*** PAGE TEXT ***

A lecture by Michala Lônčíková (Comenius University, Bratislava) in the frame of the seminar on Modern Jewish History of the Institute of Contemporary History (AV ČR) and CEFRES in partnership with the Masaryk Institute (AV ČR).

Where: CEFRES library, Na Florenci 3, 110 00 Prague 1
When: from 5 pm to 6:30 pm
Language: English

Similarly to other European countries that, immediately after the war, were facing the aftermath of German occupation and collaboration, a system of retributive justice was established in the restored Czechoslovakia as well. Even though anti-Jewish atrocities did not represent an exclusionary question in the lawsuits in the newly established People’s Courts, racially motivated crimes in general were covered in various paragraphs of the main retributive regulation, no. 33/1945 Sb. n. SNR. Analysing the trials of the main political representatives of the wartime Slovak State, which were held in the National Court, partly enables one to trace out the official anti-Jewish policy and its mechanisms at the state level. On the other hand, regional cases, which were in the jurisdiction of the District People’s Courts, also raise the question of the responsibility of local aggressors, co-perpetrators, and eye-witnesses amongst the Slovak majority. This microhistorical perspective is crucial for analysing the Jewish-Gentile relationships in their wider social context in the years of persecution and partly in its aftermath. Using the collections of the District People’s Court in Banská Bystrica, this presentation explores the struggle of Holocaust survivors in Slovakia for justice and the ways in which these crimes were judged in the early years after the Liberation.

*** End of PAGE TEXT ***
*** EXTRACTED DATA ***

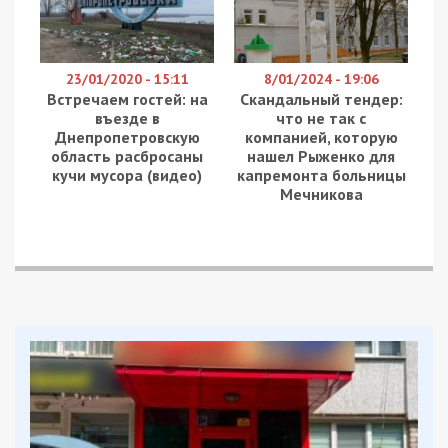
Коли особа звертається для встановлення
інвалідності та не може прибути на огляд до
МСЕК, комісія може приймати рішення про
встановлення інвалідності заочно на підставі
направлення лікарсько-консультативної комісії
закладу охорони здоров’я.
МОЗ нагадує, що у разі неможливості
обстеження й оформлення направлення на МСЕК
строк проходження повторного огляду для осіб
з інвалідністю, у т. ч. й дітям, який припав на
період дії воєнного стану на території України,
продовжується на строк не пізніше шести місяців
після його припинення/скасування. Всі виплати та
відповідні пільги зберігаються за особою до
закінчення строку проходження повторного
огляду.
Крім того, якщо медико-соціальна експертна
комісія відмовляє у визнанні особи з інвалідністю
або особи, стосовно якої встановлено факт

*** End of EXTRACTED DATA ***

◆ TASK SET
A. From the lecture announcement above, write out everything from "A lecture by" down to "Institute (AV ČR).".
B. Answer these questions using the lecture announcement:
(i) At what address is the lecture held?
(ii) In what language is the lecture given?
(iii) Whose collections does the presentation use?
C. List every court or type of court named in the lecture announcement.

◆ RESULTS FOR THE EXERCISE
A.
A lecture by Michala Lônčíková (Comenius University, Bratislava) in the frame of the seminar on Modern Jewish History of the Institute of Contemporary History (AV ČR) and CEFRES in partnership with the Masaryk Institute (AV ČR).

B.
(i) CEFRES library, Na Florenci 3, 110 00 Prague 1
(ii) English
(iii) The District People's Court in Banská Bystrica

C.
People's Courts
National Court
District People's Courts
District People's Court in Banská Bystrica